5. Why was the “briefing” by the Brigadier done at the Police conference? Was this to deflect attention, since the conference was already shrouded with the Felix controversy?

6. In a time when every word from the Army needs to be carefully measured, what does the Brigadier mean by saying that the Army wants to return “national security” (or Guyana) “back to the point where it was before the disappearance” of the weapons, knowing well that “national security” has been under threat since 2001, if not before?

7. Does the Brigadier think that the noticeable silence from the PNCR on the grave Army lapse would historically affect the image of the Army, given that historians would interpret this as evidence of a supposed collusion between the Army and PNCR interests?

8. In similar light, is the Brigadier concerned that in a racially polarized nation, at least half of the public now regards the true motive for Joint Services raids, as a campaign against certain Indian businessmen (e.g., Roger Khan), a bogus search for guns? Take, for example, the Stabroek News cartoon (dated 04/02/06) in which the Police Commissioner is depicted as stompin’ over the city while a rodent-like smuggler carrying his bag of weapons, watches bemused and says: “An I done move out long time…hee hee.”

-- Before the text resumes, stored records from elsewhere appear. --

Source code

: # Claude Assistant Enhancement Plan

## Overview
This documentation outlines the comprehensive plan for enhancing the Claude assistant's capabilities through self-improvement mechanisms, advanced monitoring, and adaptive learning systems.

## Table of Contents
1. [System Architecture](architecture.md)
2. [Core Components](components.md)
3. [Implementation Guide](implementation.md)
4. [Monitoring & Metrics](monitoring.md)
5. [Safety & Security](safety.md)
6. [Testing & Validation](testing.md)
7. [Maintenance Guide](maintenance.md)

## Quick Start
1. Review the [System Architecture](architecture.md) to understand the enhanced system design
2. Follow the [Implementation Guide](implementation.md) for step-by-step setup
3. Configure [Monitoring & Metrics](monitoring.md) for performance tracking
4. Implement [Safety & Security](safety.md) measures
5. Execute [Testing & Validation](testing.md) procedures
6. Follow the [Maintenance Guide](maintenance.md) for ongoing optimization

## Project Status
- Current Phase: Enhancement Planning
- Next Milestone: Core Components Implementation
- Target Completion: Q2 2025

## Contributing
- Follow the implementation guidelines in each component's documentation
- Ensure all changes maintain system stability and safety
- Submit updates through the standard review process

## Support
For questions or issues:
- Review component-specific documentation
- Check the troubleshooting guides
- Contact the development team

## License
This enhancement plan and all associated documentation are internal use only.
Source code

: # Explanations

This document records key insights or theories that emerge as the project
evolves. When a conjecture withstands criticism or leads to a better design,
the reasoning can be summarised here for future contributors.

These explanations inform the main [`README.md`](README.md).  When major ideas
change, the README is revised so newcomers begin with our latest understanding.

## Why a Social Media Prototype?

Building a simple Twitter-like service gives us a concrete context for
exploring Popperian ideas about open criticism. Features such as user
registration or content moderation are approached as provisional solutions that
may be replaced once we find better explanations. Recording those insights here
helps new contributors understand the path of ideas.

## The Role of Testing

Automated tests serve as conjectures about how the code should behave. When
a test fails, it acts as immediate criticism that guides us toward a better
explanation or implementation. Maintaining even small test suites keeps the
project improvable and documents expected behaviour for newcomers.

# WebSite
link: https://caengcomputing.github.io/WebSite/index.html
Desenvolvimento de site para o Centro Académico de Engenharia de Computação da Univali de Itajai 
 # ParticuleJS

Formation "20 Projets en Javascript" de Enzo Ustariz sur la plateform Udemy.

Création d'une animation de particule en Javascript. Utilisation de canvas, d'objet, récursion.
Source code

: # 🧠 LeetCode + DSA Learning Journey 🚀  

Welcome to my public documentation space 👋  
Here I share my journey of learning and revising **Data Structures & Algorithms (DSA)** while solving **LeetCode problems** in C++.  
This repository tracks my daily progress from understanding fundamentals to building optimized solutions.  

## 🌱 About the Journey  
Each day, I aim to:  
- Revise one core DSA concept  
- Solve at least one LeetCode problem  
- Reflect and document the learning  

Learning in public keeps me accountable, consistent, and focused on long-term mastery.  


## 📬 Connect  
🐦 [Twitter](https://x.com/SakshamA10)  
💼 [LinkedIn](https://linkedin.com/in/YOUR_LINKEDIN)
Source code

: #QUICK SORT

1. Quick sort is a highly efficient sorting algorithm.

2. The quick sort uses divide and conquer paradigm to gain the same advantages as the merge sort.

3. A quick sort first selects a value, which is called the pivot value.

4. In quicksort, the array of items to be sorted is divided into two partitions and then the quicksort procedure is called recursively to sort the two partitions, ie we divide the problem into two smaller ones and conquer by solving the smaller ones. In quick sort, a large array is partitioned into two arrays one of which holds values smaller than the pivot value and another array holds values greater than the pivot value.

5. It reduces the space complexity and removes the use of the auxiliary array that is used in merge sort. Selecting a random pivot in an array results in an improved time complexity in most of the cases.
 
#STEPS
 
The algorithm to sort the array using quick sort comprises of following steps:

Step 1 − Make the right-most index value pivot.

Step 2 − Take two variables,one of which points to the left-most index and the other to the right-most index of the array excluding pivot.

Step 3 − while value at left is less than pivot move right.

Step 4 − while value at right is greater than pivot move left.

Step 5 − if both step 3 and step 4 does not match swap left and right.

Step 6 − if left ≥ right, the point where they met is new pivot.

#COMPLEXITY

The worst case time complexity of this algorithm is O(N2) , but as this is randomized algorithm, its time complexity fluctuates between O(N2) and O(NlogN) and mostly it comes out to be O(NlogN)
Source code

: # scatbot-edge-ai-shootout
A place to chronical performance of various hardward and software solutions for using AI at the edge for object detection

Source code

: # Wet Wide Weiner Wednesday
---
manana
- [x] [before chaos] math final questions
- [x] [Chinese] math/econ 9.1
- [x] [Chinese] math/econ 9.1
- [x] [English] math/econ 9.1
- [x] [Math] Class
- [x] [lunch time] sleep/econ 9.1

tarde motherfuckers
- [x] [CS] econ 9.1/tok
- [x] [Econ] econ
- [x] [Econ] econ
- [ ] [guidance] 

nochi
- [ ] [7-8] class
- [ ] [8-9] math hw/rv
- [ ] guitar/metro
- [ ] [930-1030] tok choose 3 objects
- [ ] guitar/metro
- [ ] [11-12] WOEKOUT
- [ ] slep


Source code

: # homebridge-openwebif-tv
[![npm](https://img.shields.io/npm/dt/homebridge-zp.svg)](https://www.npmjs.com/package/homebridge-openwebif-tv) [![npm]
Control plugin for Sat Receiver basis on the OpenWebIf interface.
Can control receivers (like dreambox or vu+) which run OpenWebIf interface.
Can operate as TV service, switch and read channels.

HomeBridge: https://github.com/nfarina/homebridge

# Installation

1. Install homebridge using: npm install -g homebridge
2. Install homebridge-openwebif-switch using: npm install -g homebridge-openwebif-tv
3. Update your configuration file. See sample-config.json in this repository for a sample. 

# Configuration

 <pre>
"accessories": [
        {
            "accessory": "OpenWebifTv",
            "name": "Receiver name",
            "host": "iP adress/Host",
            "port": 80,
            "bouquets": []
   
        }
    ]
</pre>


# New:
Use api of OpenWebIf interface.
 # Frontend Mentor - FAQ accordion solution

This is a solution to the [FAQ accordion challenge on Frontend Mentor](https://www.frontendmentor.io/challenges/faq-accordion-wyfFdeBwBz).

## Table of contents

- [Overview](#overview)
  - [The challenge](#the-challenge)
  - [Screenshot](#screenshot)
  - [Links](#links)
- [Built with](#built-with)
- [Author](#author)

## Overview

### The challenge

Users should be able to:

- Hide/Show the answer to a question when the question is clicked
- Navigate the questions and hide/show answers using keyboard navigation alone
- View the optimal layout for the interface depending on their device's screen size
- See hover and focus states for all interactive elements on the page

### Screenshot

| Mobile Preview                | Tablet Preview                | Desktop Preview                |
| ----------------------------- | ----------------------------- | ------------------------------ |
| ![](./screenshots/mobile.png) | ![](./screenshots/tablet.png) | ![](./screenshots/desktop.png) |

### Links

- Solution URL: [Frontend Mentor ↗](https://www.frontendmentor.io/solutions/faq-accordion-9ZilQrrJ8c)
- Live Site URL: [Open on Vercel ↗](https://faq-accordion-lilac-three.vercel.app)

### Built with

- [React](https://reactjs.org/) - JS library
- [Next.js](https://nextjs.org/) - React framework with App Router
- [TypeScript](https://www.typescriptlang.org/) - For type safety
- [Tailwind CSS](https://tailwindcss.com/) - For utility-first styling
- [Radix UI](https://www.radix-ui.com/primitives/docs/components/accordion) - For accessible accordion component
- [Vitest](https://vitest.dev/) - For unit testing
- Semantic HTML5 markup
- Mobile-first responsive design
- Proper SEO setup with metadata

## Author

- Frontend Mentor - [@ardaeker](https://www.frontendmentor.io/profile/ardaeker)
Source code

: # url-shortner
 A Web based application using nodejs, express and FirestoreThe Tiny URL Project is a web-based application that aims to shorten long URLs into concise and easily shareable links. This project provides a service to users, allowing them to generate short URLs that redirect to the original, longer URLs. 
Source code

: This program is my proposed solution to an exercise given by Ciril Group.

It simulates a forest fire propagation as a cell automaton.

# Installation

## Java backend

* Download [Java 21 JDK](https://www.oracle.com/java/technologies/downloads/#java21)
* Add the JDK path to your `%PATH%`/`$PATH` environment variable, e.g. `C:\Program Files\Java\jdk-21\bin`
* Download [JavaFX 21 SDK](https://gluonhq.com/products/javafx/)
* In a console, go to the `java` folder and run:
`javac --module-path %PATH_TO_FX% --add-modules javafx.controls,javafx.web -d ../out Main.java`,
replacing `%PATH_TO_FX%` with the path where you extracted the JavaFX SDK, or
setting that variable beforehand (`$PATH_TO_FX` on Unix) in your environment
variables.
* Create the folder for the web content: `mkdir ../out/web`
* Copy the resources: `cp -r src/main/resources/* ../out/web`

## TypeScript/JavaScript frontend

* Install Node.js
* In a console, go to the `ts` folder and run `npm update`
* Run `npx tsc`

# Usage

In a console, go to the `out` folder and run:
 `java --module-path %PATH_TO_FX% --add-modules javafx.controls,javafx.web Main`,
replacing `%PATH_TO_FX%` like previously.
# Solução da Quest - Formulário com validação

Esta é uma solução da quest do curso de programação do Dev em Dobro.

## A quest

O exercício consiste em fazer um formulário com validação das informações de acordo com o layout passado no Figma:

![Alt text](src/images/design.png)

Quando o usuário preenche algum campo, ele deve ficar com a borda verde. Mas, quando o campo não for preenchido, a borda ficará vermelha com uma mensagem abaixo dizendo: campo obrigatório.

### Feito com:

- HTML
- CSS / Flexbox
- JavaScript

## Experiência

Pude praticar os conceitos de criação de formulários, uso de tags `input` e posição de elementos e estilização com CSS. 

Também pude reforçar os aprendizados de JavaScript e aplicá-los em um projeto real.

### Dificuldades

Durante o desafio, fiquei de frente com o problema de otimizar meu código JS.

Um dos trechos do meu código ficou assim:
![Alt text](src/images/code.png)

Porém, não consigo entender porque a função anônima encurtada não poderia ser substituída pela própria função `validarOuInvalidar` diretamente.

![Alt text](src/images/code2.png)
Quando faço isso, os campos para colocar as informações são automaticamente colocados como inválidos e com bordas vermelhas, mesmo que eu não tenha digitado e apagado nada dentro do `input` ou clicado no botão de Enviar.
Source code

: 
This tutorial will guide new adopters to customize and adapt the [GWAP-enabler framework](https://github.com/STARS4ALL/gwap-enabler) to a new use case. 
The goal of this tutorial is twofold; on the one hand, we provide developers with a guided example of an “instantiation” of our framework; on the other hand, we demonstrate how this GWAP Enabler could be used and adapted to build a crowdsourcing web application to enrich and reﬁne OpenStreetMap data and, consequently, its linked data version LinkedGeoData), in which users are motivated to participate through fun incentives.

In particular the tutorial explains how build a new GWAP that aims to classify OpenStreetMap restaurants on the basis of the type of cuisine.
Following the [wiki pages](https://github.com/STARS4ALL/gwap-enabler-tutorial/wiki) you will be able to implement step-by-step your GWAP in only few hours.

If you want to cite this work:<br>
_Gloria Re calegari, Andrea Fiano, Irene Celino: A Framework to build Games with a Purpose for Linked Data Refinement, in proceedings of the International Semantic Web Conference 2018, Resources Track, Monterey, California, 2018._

Commissioner of Police Winston Felix 

U.G, Bachelor’s Degree in the Social Sciences (Public Management)

9. Does it matter to the Chief of Staff that the raid on the home of an Indian PNCR MP is being seen NOT as a mistake, but as an Army-Police ploy to counter the aforementioned popular belief?

10. How high up the mountain has the trail led thus far? In other words, is any senior Army figure being protected from investigation, given that it is rather suspicious that at the very least, no senior Army official has been held for such an historic and colossal blunder?